EINE GEBALLTE LADUNG MENSCHENVERACHTUNG

■ Ein Tag in der „Beruhigungszelle“

Mir ist kalt. Ist es das, was mich geweckt hat? Als ich nach der Decke greifen will, merke ich, daß gar keine vorhanden ist. Grelles Licht sticht mir in die Augen, mein Kreuz schmerzt vom Liegen.

Verdammt! Wo bin ich hier? Ich laß meine Gedanken zurückschweifen... Nun fällt es mir wieder ein: Man hat mich ins Loch gesteckt. Naja, „Loch“ so nennen wir das hier. Eine Matraze auf dem Boden, zwei Meter neben mir eine Öffnung im Boden für die Notdurft.

Alleine dieser fürchterliche Gestank läßt meinen Magen rotieren. Und dann ist da noch diese Kamera oben an der Decke. Da können sie dich beobachten, von der Zentrale aus.

Dieser verdammte Druck auf meiner Blase. Ist jedes Mal das gleiche: nach dem Wachwerden muß ich immer pinkeln. Doch heute? Naja, ich weiß nicht recht. Etwas hindert mich daran. Einfach unmenschlich, wie du hier behandelt wirst. Und das alles nur, weil ich gestern mal, nach langer Zeit, wieder den „Moralischen“ hatte. Da hab‘ ich halt 'ne Kanne auf den Boden geworfen - direkt vor den „Grünen“. Seine Kollegen kamen dann auch gleich - mit drei Mann - und ab ging's in den Bunker.

Nun sitz‘ ich hier, kann nicht pinkeln und frier mir den Arsch ab - nur in der Unterhose dasitzend. Und dieses Licht

-verdammt hell - sticht mir in die Augen und ich halte das nicht mehr aus! Hier soll ich mich beruhigen? Versteh‘ ich nicht.

Da, ich höre, daß sie kommen! Soll ich mich darüber freuen? Die Tür geht auf, man reicht mir das Essen herein. Abgepacktes Brot und einen Napf, der Kaffee - wir wollen bei der Wahrheit bleiben: Muckefuck - enthält. Auf meine Frage: „Wie lange noch?“, grinst man nur dümmlich, und schon bin ich wieder allein. Ich komme mir vor wie so'n Tier. Ich will hier raus!

Ich halte das nicht mehr aus. Ich muß pinkeln! Kann ich das? Es ist, als stehe einer hinter mir, einer der mich auslacht, mich schändet vor den Augen anderer. Ich schäme mich, weiß ich doch, daß selbst eine Beamtin mich beobachten kann. Tut sie es? Lachen sie dort „oben“ über mich? Alles Fragen, auf die ich wohl nie eine Antwort bekommen werde.
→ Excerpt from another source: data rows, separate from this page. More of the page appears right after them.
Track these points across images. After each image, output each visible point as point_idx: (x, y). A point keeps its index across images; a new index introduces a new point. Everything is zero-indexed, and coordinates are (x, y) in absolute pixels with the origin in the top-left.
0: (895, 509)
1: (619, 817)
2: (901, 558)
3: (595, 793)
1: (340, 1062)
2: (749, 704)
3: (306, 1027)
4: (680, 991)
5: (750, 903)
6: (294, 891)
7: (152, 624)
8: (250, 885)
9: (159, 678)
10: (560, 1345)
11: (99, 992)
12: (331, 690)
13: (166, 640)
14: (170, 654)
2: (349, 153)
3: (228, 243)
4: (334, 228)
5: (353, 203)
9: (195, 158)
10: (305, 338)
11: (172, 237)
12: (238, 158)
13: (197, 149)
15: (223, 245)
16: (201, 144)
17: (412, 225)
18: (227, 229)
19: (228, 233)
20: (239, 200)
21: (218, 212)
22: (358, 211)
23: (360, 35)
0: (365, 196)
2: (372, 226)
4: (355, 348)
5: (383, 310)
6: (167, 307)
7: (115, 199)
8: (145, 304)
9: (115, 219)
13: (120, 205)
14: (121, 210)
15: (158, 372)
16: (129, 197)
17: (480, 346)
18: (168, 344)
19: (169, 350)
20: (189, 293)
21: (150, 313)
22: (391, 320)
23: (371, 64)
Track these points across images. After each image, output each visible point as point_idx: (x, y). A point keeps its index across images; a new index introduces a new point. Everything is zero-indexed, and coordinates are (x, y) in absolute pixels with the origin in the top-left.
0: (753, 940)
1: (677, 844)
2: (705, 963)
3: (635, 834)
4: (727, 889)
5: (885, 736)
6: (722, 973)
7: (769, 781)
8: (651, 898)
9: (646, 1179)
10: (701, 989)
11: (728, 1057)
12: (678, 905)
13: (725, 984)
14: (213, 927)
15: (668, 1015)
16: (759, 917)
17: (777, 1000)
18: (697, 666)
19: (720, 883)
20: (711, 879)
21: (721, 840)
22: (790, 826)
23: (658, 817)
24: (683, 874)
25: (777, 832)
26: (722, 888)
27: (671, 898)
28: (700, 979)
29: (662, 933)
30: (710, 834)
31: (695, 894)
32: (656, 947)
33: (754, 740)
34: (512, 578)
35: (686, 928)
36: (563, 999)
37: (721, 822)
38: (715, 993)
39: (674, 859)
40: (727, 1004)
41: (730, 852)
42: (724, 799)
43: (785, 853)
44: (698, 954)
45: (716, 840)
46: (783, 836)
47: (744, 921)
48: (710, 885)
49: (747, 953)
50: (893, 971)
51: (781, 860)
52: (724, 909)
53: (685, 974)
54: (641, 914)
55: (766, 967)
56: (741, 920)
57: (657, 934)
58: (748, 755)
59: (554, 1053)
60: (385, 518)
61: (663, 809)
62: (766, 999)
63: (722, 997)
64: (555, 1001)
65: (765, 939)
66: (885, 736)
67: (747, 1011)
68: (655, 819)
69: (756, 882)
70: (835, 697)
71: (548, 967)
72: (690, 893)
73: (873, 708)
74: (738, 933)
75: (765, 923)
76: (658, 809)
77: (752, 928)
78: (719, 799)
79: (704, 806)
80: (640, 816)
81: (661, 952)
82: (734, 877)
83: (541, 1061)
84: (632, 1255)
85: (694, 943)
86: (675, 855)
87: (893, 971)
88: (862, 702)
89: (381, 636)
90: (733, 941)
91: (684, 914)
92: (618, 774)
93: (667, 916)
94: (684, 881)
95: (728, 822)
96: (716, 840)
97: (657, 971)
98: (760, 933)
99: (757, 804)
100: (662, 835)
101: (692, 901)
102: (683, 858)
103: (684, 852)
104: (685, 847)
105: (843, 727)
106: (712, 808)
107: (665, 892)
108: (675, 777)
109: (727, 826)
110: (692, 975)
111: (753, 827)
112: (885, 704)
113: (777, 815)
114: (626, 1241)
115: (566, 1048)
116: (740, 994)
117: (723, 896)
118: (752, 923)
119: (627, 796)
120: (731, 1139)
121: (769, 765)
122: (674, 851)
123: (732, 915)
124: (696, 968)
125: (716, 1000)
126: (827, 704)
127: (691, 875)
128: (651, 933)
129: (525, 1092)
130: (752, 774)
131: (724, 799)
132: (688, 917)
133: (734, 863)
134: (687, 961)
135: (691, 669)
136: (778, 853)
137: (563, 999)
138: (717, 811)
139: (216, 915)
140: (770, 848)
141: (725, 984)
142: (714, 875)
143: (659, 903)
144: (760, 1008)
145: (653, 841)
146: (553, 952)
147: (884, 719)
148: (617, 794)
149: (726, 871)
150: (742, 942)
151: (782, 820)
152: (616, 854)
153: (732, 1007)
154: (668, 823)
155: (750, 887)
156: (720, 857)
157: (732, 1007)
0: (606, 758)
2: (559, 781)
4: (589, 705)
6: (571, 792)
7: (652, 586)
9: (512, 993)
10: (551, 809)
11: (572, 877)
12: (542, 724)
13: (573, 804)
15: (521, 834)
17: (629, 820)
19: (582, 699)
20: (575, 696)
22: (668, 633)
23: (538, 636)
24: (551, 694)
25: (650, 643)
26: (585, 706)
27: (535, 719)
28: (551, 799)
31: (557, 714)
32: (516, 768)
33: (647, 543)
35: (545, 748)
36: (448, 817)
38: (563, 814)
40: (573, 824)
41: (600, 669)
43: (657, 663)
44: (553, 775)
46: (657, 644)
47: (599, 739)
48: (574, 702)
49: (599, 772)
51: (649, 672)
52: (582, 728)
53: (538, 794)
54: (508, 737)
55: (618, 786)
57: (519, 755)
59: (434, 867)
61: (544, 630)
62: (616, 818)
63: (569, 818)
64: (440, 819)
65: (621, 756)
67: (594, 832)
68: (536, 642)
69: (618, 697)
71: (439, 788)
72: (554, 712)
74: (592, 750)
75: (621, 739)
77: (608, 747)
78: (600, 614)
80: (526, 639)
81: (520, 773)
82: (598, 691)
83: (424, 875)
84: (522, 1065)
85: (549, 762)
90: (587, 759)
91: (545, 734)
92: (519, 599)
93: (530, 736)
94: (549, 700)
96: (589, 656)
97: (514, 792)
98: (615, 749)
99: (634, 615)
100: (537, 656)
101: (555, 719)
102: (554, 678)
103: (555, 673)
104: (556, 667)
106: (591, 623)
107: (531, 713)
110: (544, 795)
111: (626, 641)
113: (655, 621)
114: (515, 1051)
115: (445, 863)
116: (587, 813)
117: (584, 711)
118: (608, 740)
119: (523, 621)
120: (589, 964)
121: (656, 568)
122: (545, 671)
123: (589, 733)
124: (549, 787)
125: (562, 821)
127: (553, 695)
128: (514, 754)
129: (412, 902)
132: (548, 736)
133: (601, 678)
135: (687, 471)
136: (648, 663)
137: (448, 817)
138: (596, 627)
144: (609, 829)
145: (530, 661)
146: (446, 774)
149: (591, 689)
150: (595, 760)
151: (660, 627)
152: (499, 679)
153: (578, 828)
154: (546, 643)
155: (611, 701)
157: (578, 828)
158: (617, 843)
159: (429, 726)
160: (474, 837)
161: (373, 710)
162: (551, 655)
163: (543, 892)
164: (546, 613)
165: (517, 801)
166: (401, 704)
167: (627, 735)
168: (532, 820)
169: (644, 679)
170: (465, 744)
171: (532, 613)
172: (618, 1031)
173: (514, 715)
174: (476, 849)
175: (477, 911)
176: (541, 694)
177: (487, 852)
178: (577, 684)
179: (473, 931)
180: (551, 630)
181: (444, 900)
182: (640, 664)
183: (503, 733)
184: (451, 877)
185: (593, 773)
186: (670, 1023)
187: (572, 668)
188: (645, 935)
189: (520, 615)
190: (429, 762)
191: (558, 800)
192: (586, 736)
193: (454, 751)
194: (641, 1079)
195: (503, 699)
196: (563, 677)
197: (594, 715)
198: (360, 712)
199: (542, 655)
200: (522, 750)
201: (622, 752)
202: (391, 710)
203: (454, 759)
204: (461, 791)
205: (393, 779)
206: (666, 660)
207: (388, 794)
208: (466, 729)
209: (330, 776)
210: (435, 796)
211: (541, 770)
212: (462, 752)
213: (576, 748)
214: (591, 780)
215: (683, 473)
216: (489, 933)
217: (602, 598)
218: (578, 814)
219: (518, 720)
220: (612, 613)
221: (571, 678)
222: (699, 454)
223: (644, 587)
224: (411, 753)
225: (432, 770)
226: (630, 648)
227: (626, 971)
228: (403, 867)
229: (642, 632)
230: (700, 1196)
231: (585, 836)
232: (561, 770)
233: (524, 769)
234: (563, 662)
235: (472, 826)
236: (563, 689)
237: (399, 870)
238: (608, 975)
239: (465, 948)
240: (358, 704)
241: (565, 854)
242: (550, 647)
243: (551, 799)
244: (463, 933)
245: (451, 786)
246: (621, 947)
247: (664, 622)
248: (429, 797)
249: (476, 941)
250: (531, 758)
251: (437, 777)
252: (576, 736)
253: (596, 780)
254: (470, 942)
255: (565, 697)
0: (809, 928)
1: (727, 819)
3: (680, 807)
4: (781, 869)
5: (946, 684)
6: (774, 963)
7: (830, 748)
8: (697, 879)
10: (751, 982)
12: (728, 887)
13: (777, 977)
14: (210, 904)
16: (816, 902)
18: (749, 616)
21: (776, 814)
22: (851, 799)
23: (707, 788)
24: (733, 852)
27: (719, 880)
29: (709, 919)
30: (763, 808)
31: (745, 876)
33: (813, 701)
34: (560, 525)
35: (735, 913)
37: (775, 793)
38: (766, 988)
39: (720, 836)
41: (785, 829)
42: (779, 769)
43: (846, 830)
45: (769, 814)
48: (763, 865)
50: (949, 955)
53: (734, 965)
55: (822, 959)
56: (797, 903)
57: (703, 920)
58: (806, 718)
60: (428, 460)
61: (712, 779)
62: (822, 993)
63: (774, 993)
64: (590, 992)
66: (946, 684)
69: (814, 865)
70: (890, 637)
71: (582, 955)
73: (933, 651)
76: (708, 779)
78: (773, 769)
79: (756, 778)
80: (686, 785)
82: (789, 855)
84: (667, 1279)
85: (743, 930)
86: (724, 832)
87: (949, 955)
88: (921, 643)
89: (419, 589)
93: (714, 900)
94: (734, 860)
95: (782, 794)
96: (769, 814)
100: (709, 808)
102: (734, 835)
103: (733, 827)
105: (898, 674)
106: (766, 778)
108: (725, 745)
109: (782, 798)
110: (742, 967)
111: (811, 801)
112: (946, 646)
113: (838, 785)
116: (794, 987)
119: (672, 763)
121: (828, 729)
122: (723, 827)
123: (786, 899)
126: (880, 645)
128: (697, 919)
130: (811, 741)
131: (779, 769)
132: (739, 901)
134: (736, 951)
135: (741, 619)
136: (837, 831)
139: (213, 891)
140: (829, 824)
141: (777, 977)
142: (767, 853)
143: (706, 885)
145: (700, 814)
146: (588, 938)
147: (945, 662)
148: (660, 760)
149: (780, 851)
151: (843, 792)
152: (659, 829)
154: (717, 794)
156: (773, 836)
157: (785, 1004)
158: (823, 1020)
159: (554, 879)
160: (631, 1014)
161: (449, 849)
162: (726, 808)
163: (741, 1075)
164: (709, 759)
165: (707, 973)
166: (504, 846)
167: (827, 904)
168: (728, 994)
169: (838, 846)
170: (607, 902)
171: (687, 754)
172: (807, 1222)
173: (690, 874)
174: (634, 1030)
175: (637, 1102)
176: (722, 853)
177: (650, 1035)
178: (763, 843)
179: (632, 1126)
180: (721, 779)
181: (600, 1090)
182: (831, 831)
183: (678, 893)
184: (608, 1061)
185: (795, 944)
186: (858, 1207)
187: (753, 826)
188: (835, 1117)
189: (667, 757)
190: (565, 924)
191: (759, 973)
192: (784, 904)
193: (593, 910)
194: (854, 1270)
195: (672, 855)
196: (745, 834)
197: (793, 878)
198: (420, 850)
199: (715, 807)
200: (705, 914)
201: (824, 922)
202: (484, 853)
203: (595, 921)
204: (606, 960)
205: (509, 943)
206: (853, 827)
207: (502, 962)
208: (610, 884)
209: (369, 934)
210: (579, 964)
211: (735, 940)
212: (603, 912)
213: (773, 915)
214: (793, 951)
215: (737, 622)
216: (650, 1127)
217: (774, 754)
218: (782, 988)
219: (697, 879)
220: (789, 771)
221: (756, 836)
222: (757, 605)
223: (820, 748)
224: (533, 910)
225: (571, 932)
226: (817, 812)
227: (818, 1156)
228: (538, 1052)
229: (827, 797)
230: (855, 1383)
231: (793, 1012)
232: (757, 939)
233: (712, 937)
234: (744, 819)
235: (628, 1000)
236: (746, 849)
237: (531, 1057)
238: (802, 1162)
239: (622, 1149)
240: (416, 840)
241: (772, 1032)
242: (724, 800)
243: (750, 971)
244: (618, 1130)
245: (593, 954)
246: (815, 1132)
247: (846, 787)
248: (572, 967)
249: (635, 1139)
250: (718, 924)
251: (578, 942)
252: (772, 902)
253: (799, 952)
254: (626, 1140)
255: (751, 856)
Möchte ich auch nicht.

Dieses Essen auf dem Boden, dieser Gestank aus dem Loch, diese verdammte Kamera... Ich friere, habe Schmerzen in der Blase. Befreit mich doch endlich aus dieser menschenverachtenden Folterkammer! Mir wird schlecht, ich habe Angst. He, ihr da „oben“, ich bin ein menschliches Wesen und kein Tier! Holt mich raus aus diesem Loch!

Ich bekomme Haß. Kann es nicht dämpfen. Schrei meine Aggressivität in die verdammte Kamera. Doch sie lacht mich nur an. So wie diese „Menschen“ in der Zentrale? Ich weiß es nicht.

Wie spät mag es wohl sein? Da, die Tür geht auf. Ich komme raus - endlich. Doch in meinem Herzen brennt ein unlöschbarer Haß auf die „Grünen“, die mich erniedrigten, die mich bloßstellten, die mir meinen Stolz nahmen, die über mich - in meiner peinlichsten Situation - gelacht haben.

Unglaublich, welch schamlose Erniedrigung dieses Loch ist, das sie Beruhigungszelle nennen. Es ist nicht mehr als eine geballte Ladung Menschenverachtung, die sie uns, die wir dort rein müssen, als „Behandlungsmaßnahme“ verkaufen wollen.